▶ _SOURCE DATA_
= = = = =
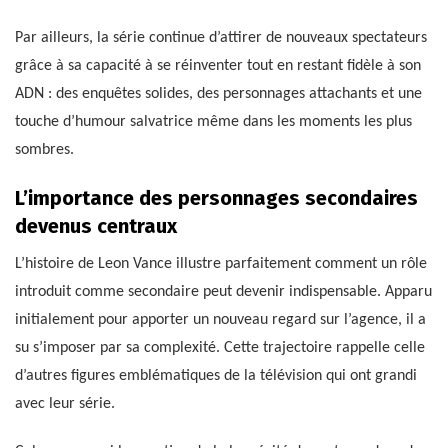
Par ailleurs, la série continue d’attirer de nouveaux spectateurs
grâce à sa capacité à se réinventer tout en restant fidèle à son
ADN : des enquêtes solides, des personnages attachants et une
touche d’humour salvatrice même dans les moments les plus
sombres.
L’importance des personnages secondaires
devenus centraux
L’histoire de Leon Vance illustre parfaitement comment un rôle
introduit comme secondaire peut devenir indispensable. Apparu
initialement pour apporter un nouveau regard sur l’agence, il a
su s’imposer par sa complexité. Cette trajectoire rappelle celle
d’autres figures emblématiques de la télévision qui ont grandi
avec leur série.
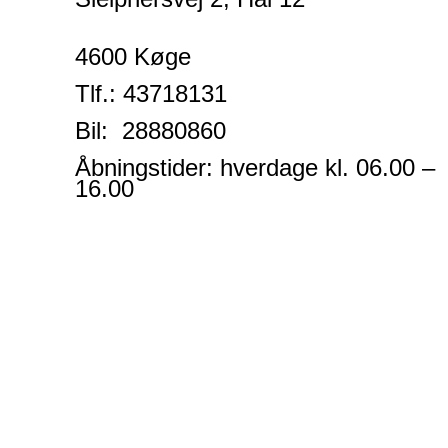
4600 Køge
Tlf.:
43718131
Bil: 28880860
Åbningstider: hverdage kl. 06.00 –
16.00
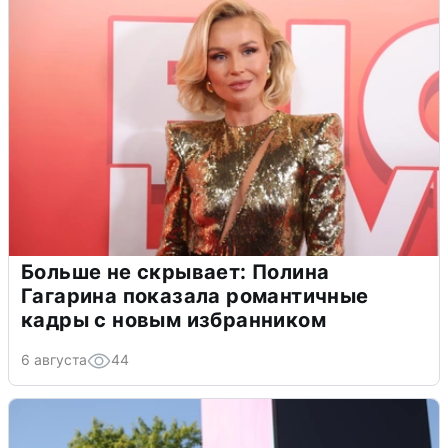
Больше не скрывает: Полина
Гагарина показала романтичные
кадры с новым избранником
6 августа
44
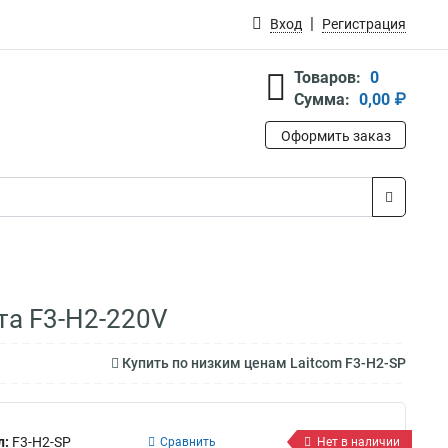
Вход
Регистрация
Товаров:
0
Сумма:
0,00 ₽
Оформить заказ
та F3-H2-220V
Купить по низким ценам Laitcom F3-H2-SP
л:
F3-H2-SP
Сравнить
Нет в наличии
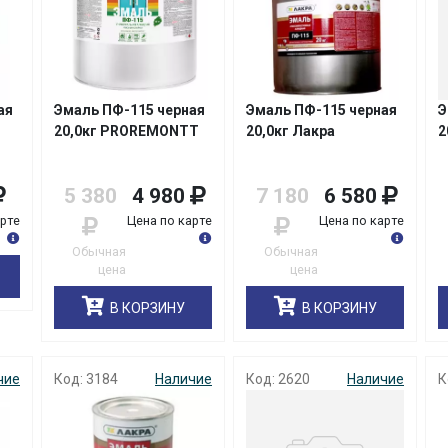
ая
Эмаль ПФ-115 черная
Эмаль ПФ-115 черная
Э
20,0кг PROREMONTT
20,0кг Лакра
2
5 380
4 980
7 180
6 580
арте
Цена по карте
Цена по карте
Обычная
Обычная
цена
цена
В КОРЗИНУ
В КОРЗИНУ
чие
Код: 3184
Наличие
Код: 2620
Наличие
К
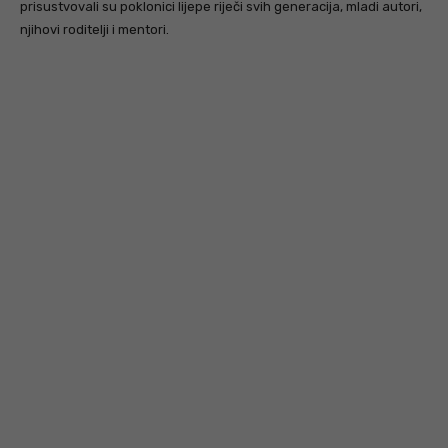
prisustvovali su poklonici lijepe riječi svih generacija, mladi autori,
njihovi roditelji i mentori.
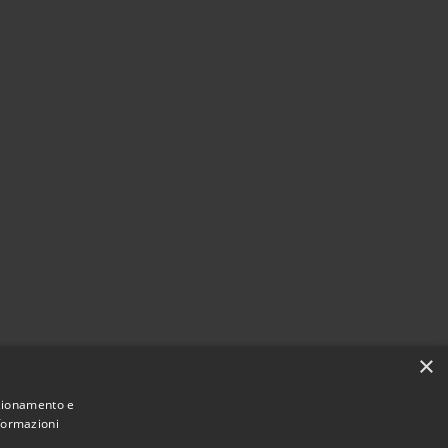
×
nzionamento e
nformazioni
= = = = =
▶ _ABOUT THIS TASK_
Return all the material exactly, pictures excluded.

▶ _WORKED SOLUTION_
Par ailleurs, la série continue d’attirer de nouveaux spectateurs
grâce à sa capacité à se réinventer tout en restant fidèle à son
ADN : des enquêtes solides, des personnages attachants et une
touche d’humour salvatrice même dans les moments les plus
sombres.
L’importance des personnages secondaires
devenus centraux
L’histoire de Leon Vance illustre parfaitement comment un rôle
introduit comme secondaire peut devenir indispensable. Apparu
initialement pour apporter un nouveau regard sur l’agence, il a
su s’imposer par sa complexité. Cette trajectoire rappelle celle
d’autres figures emblématiques de la télévision qui ont grandi
avec leur série.
4600 Køge
Tlf.:
43718131
Bil: 28880860
Åbningstider: hverdage kl. 06.00 –
16.00
Больше не скрывает: Полина
Гагарина показала романтичные
кадры с новым избранником
6 августа
44
Вход
Регистрация
Товаров:
0
Сумма:
0,00 ₽
Оформить заказ
та F3-H2-220V
Купить по низким ценам Laitcom F3-H2-SP
л:
F3-H2-SP
Сравнить
Нет в наличии
ая
Эмаль ПФ-115 черная
Эмаль ПФ-115 черная
Э
20,0кг PROREMONTT
20,0кг Лакра
2
5 380
4 980
7 180
6 580
арте
Цена по карте
Цена по карте
Обычная
Обычная
цена
цена
В КОРЗИНУ
В КОРЗИНУ
чие
Код: 3184
Наличие
Код: 2620
Наличие
К
prisustvovali su poklonici lijepe riječi svih generacija, mladi autori,
njihovi roditelji i mentori.
×
nzionamento e
nformazioni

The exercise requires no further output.